[Instructions for the task]
Filter the listing below down to the lines containing the word "Medium".

[Records provided]
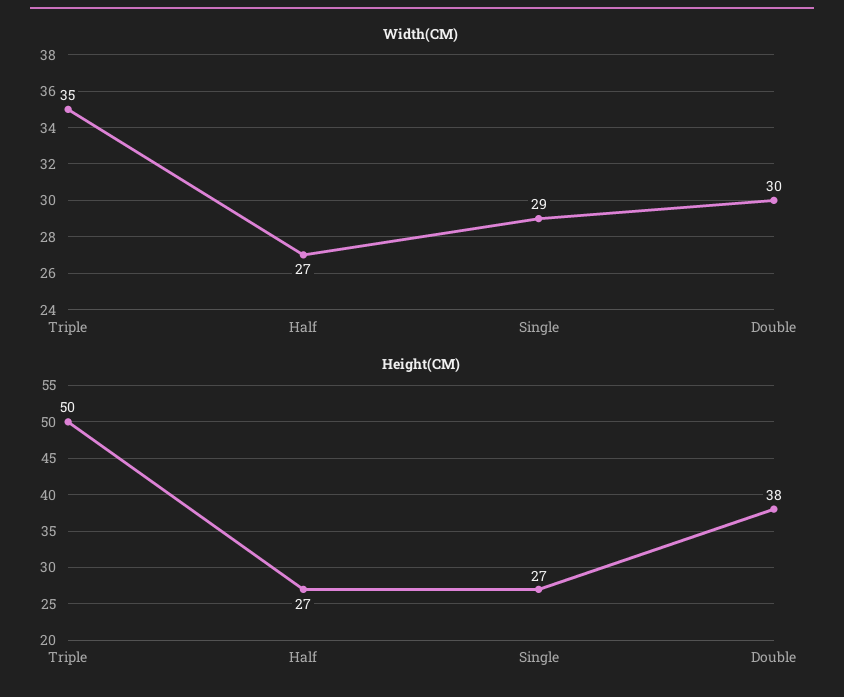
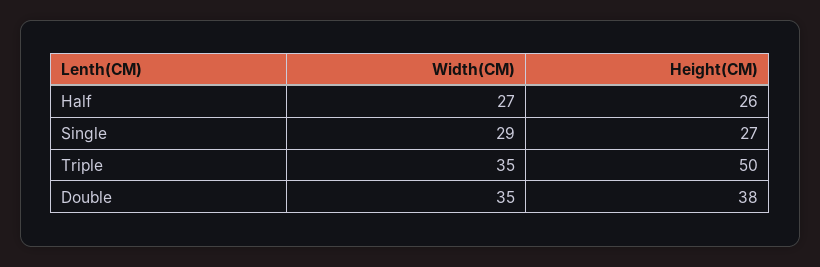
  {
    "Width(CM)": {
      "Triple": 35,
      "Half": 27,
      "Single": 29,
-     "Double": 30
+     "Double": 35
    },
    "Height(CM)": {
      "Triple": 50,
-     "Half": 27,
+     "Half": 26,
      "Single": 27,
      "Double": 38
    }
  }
==
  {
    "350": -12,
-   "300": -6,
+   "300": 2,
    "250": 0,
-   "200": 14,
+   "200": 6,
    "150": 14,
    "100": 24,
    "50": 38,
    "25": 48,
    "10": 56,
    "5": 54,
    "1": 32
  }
--
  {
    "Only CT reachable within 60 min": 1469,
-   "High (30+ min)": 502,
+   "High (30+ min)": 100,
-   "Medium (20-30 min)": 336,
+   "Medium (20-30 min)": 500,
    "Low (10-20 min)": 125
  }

[Task solution]
-   "Medium (20-30 min)": 336,
+   "Medium (20-30 min)": 500,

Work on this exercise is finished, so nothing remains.